Git is complicated; a little too complicated.

Git is complicated, and there is no way around it. Git (much like C++) makes it way too easy to shoot yourself in the foot. It gives way too much power to all developers including ones who shouldn’t have it, and don’t want it. As a junior developer, I cannot count the number of times I ended up with a detached HEAD on Git despite doing very simple operations. In general, git makes it very hard to follow simple workflows. It is way too easy to get into a bad state from which recovery is very difficult, if not impossible. But that’s the benign case. Git allows you to do all kinds of crazy stuff including rewrite history. This can be very dangerous in the hands of an inexperienced developer. A bad merge to master can put your report in a state from which rollback is near impossible.

It is easy to dismiss this argument with “With great power comes great responsibility”, but the fact of the matter is that (1) having inexperience developers is to be expected and your VCS should be robust to their shenanigans, and (2) most developers don’t want to be an Git expert. They just want to be able to write good software without the tools getting in their way, which Git steadfastly refuses to do.

Even with experienced developers, Git can get contentious/tricky. Just ask a bunch of developers if you should merge or rebase, and watch the fireworks that ensues.

Git encourages multiple repos, and that’s not always a good thing

Git does not like large repos; the recommended way around the complexity of a large repo is to split your codebase into multiple repos. This multi-repo approach to services creates a problem in the (micro)services world. Where do you define the source of truth for a service endpoint API spec? This problem is accentuated when using frameworks such as gRPC, or Thrift. Where do you store the Thrift/protobuf message definitions that need to be accessed by both the client code and the server code? Servers and clients are often distinct services that are implemented in different repos. If you define them in the server repo, then how do you ensure that when you change the API spec on the server side, the client will pick that change up as well? (Remember that this is enterprise environment where we control both client and server). Sure you can use git submodules, but that is not without its hassels. Developers could pinky swear to keep the definitions in sync, but we all know how that often goes.

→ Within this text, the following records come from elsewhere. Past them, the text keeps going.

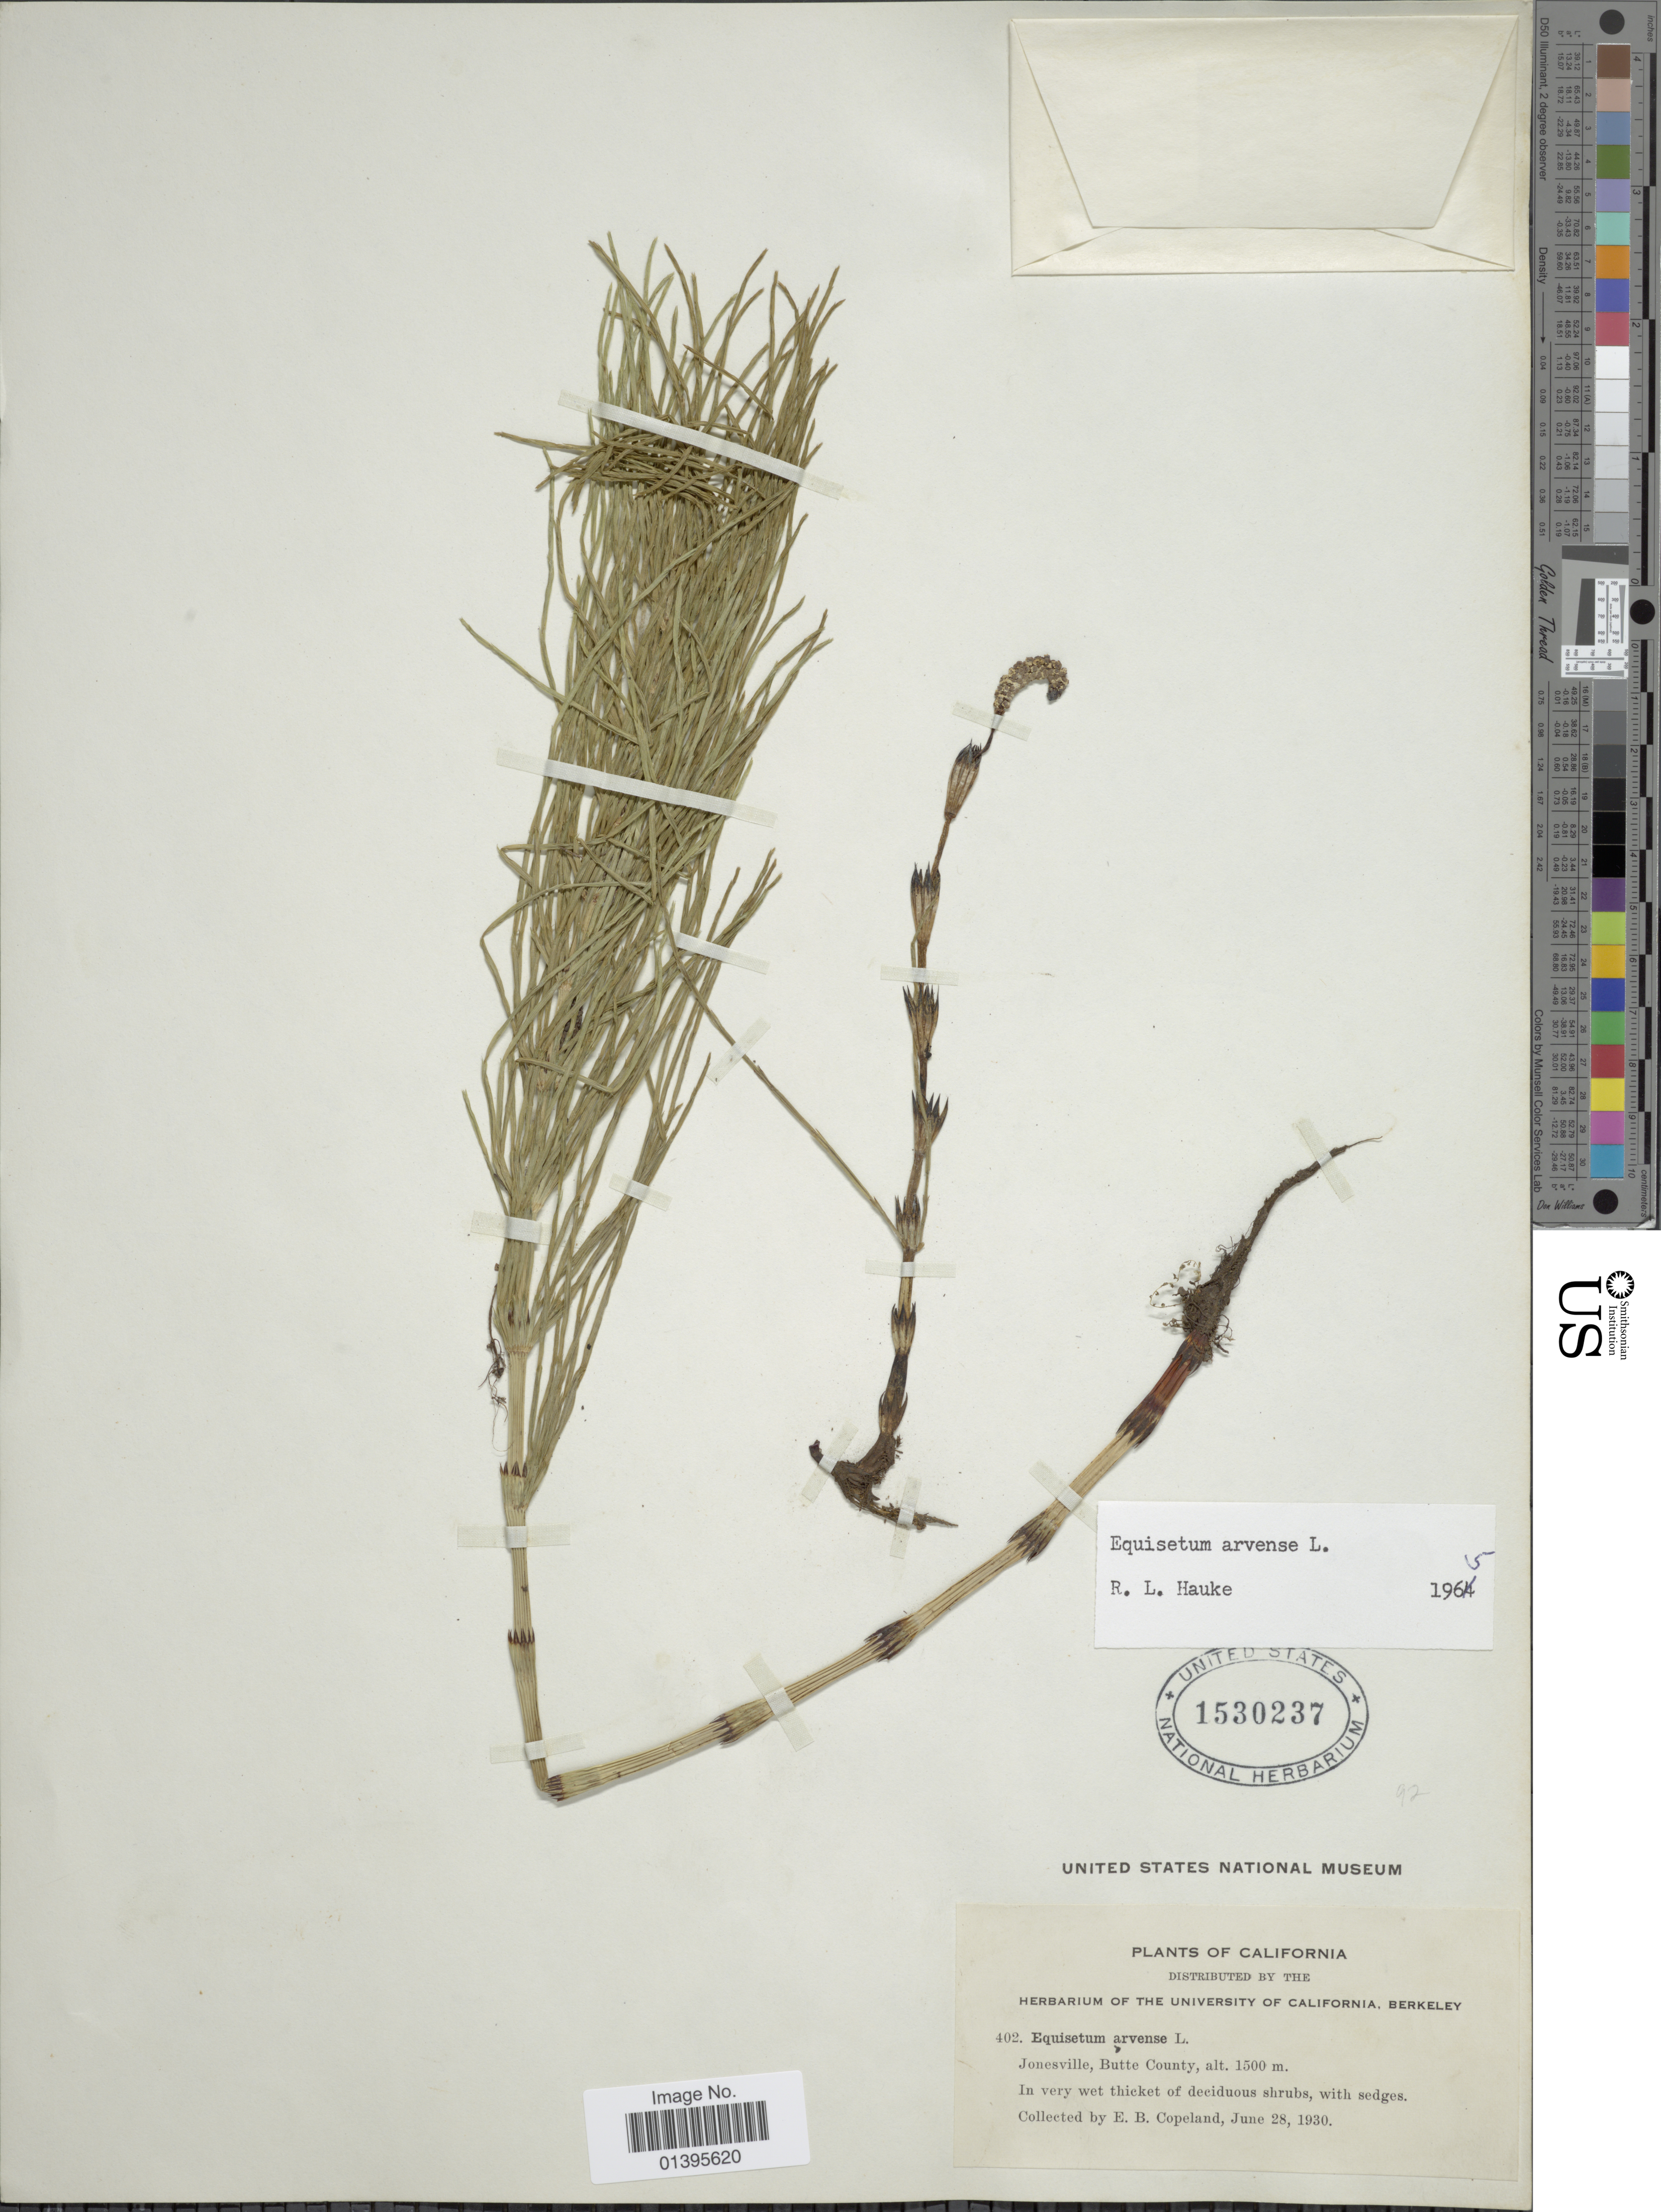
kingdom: Plantae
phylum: Tracheophyta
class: Polypodiopsida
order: Equisetales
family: Equisetaceae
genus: Equisetum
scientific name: Equisetum arvense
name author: L.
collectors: E. B. Copeland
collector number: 402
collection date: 1930-06-28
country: United States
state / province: California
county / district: Butte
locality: Jonesville, Butte County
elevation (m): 1500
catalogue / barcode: US 1530237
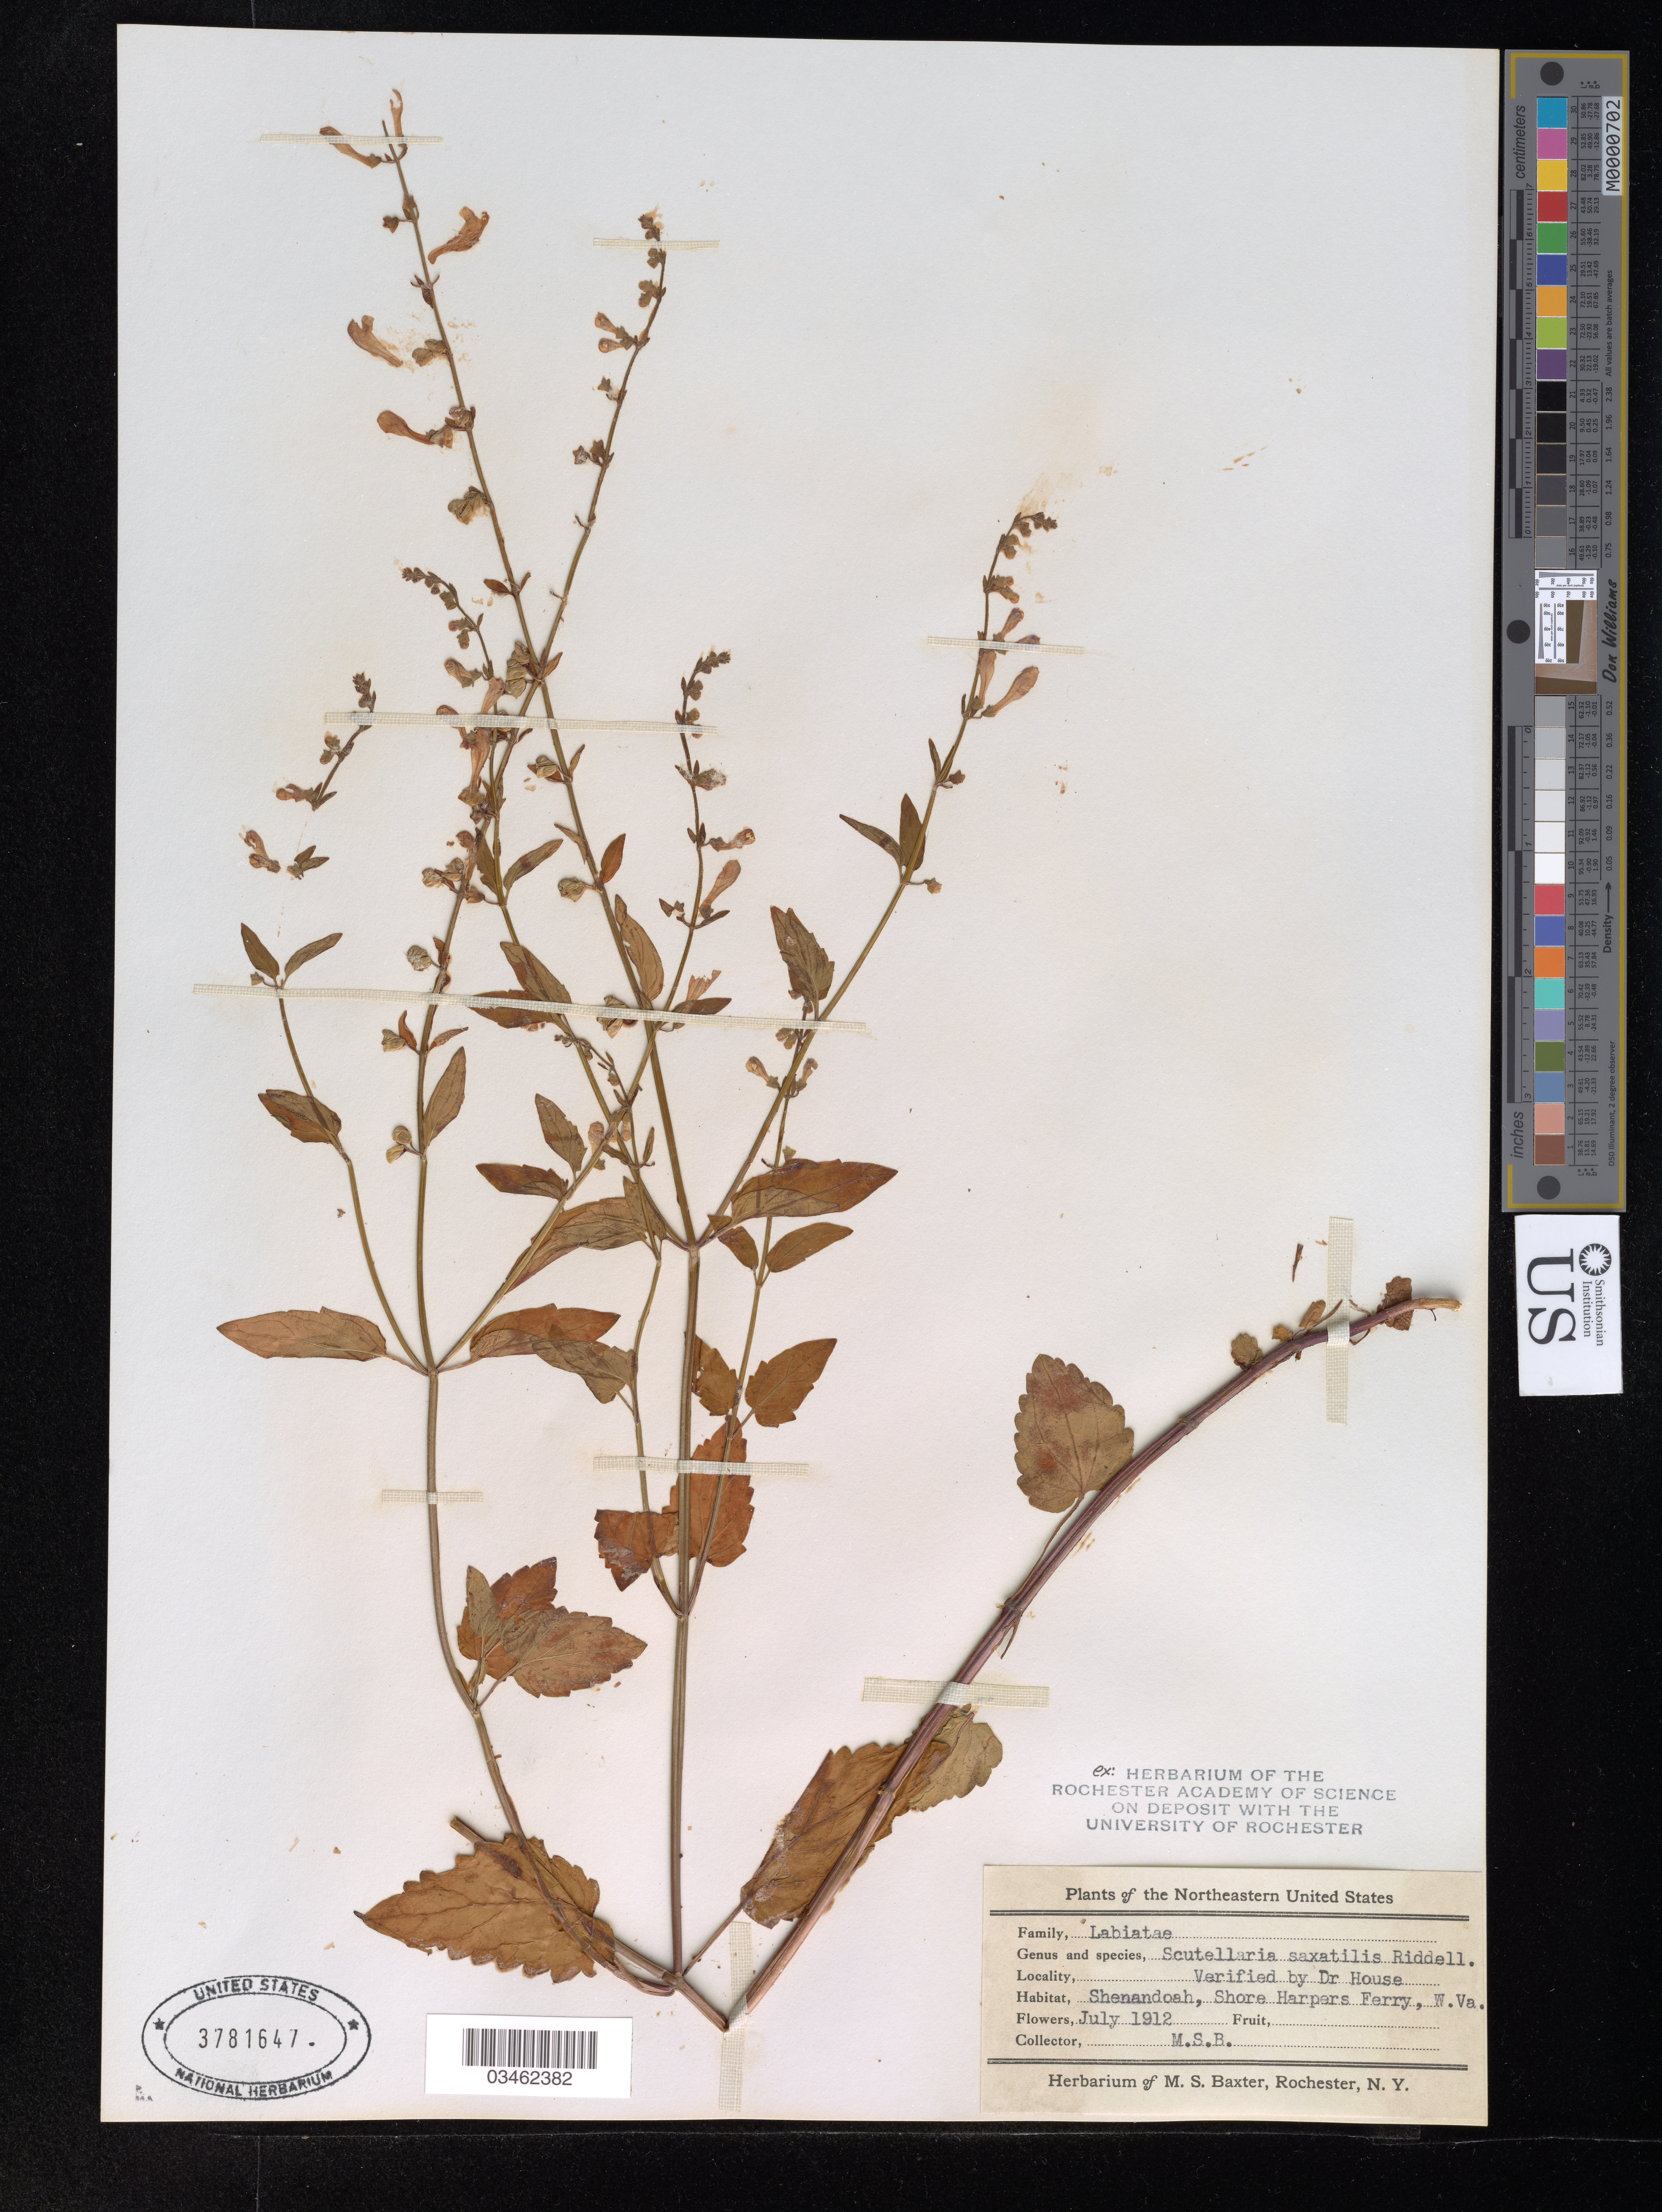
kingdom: Plantae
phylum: Tracheophyta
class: Magnoliopsida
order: Lamiales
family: Lamiaceae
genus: Scutellaria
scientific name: Scutellaria saxatilis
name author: Riddell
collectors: M. Baxter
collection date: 1912-07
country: United States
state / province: West Virginia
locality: Northeastern United States. Shenandoah, Shore Harpers Ferry.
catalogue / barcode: US 3781647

More generally, Git has encouraged us to move away from mono-repos, and I think that’s a mistake. Note that mono-repo vs multi-repo and monolith vs micro services are completely orthogonal issues. You can have a mono-repo with all micro services implemented in that single repo. Alternatively, you can have a single service implemented across multiple repos. Git’s constraints on scaling for larger code bases has created new set of problems that need working around, but if you were to use a different solution like mercurial or even a centralized version control, then the problem wouldn’t exist in the first place.